§ What this task involves
In the records below, the line that contains "кол-во досок, Колхозная-Пушкина: 125 -> 106" marks the start. Copy it and each line after it through the end, exactly, without pictures.

★ ★ ★ ★

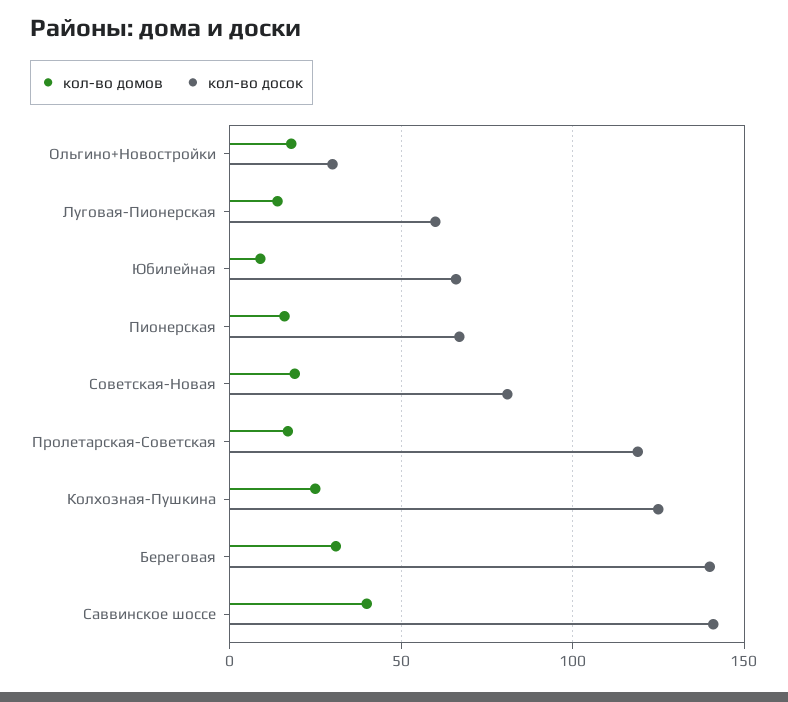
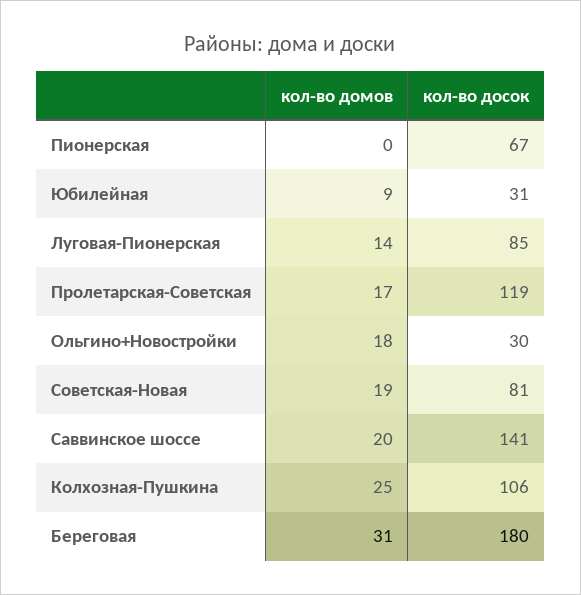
кол-во досок, Луговая-Пионерская: 60 -> 85
кол-во досок, Юбилейная: 65 -> 31
кол-во домов, Пионерская: 15 -> 0
кол-во досок, Колхозная-Пушкина: 125 -> 106
кол-во досок, Береговая: 140 -> 180
кол-во домов, Саввинское шоссе: 40 -> 20

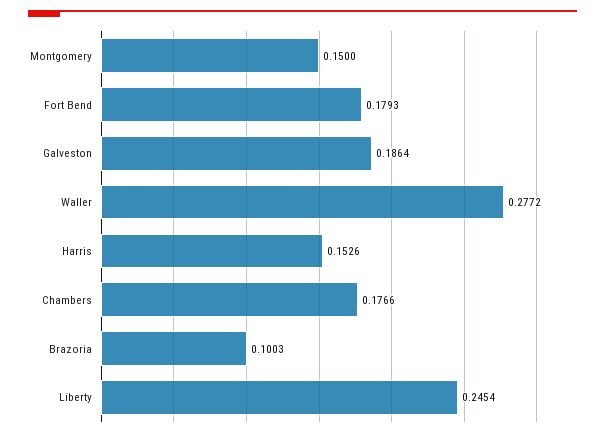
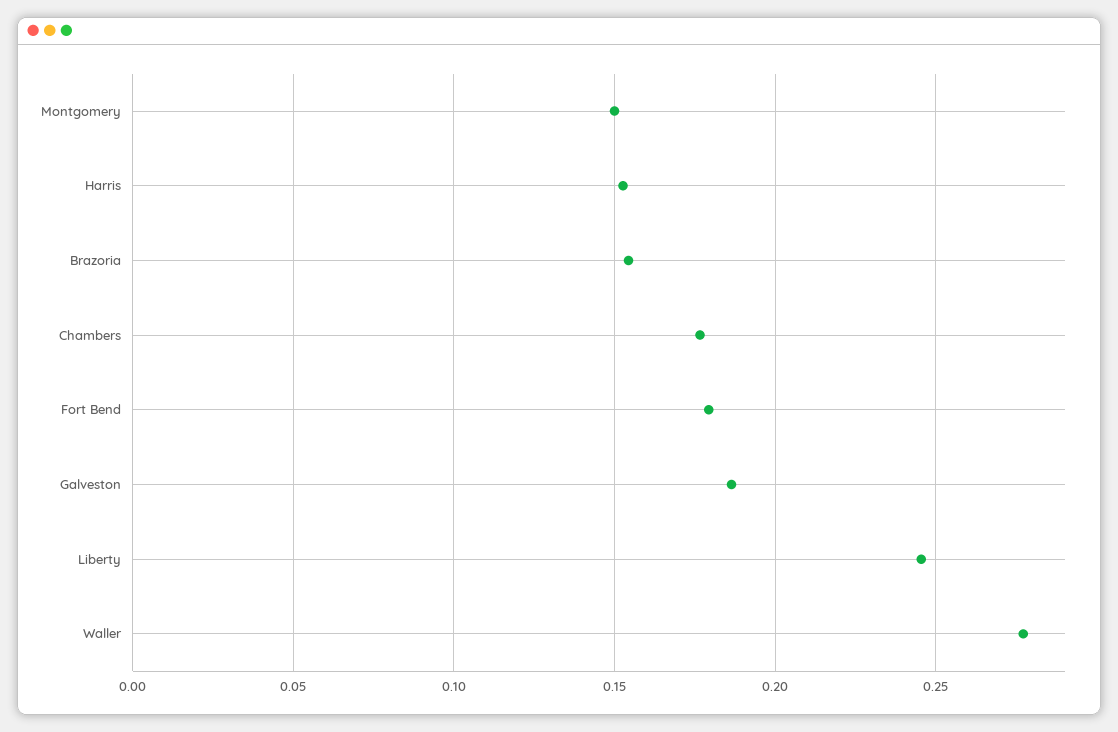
Brazoria: 0.1003 -> 0.155

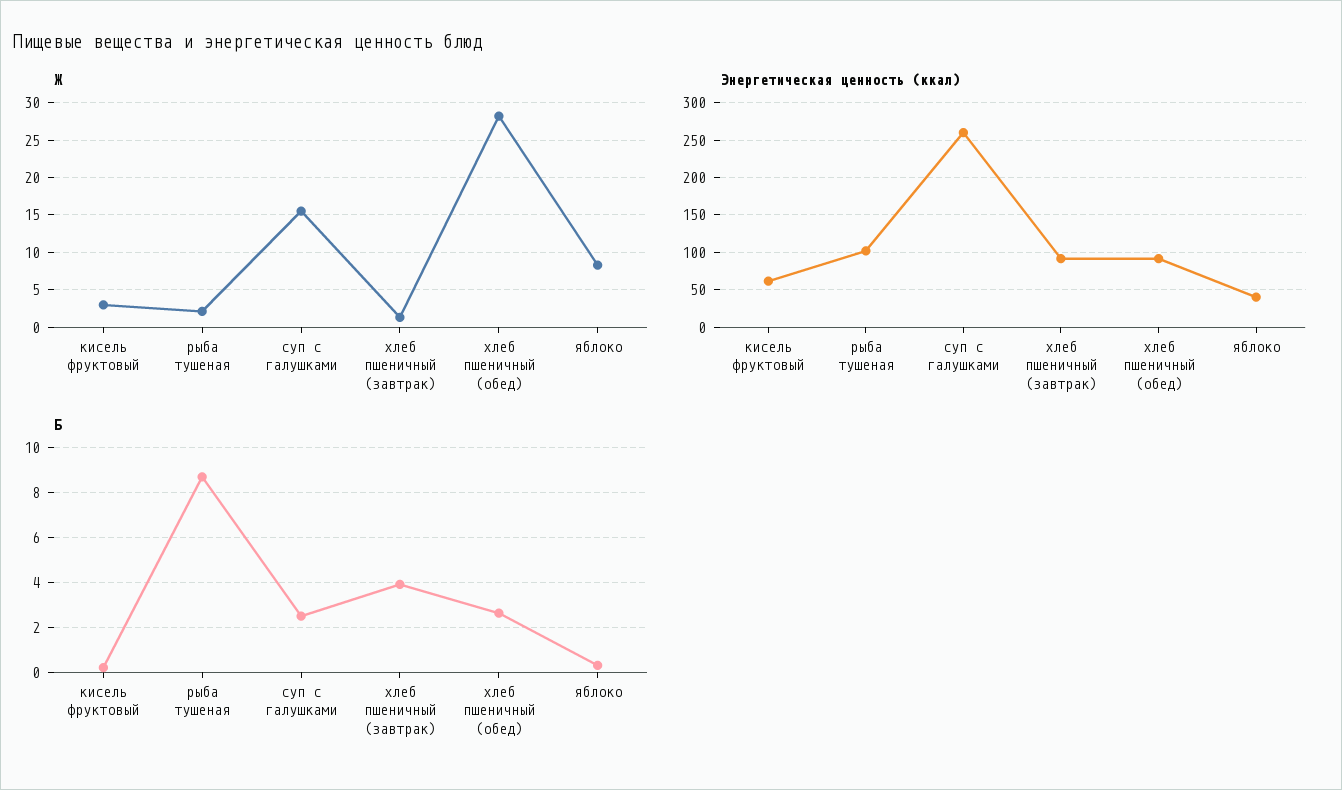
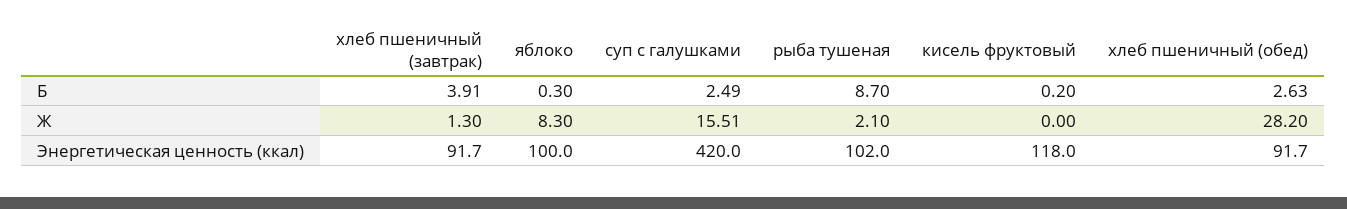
Ж, кисель фруктовый: 3 -> 0
Энергетическая ценность (ккал), кисель фруктовый: 60 -> 118
Энергетическая ценность (ккал), суп с галушками: 260 -> 420
Энергетическая ценность (ккал), яблоко: 40 -> 100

★ ★ ★ ★

§ Response area
кол-во досок, Колхозная-Пушкина: 125 -> 106
кол-во досок, Береговая: 140 -> 180
кол-во домов, Саввинское шоссе: 40 -> 20

Brazoria: 0.1003 -> 0.155

Ж, кисель фруктовый: 3 -> 0
Энергетическая ценность (ккал), кисель фруктовый: 60 -> 118
Энергетическая ценность (ккал), суп с галушками: 260 -> 420
Энергетическая ценность (ккал), яблоко: 40 -> 100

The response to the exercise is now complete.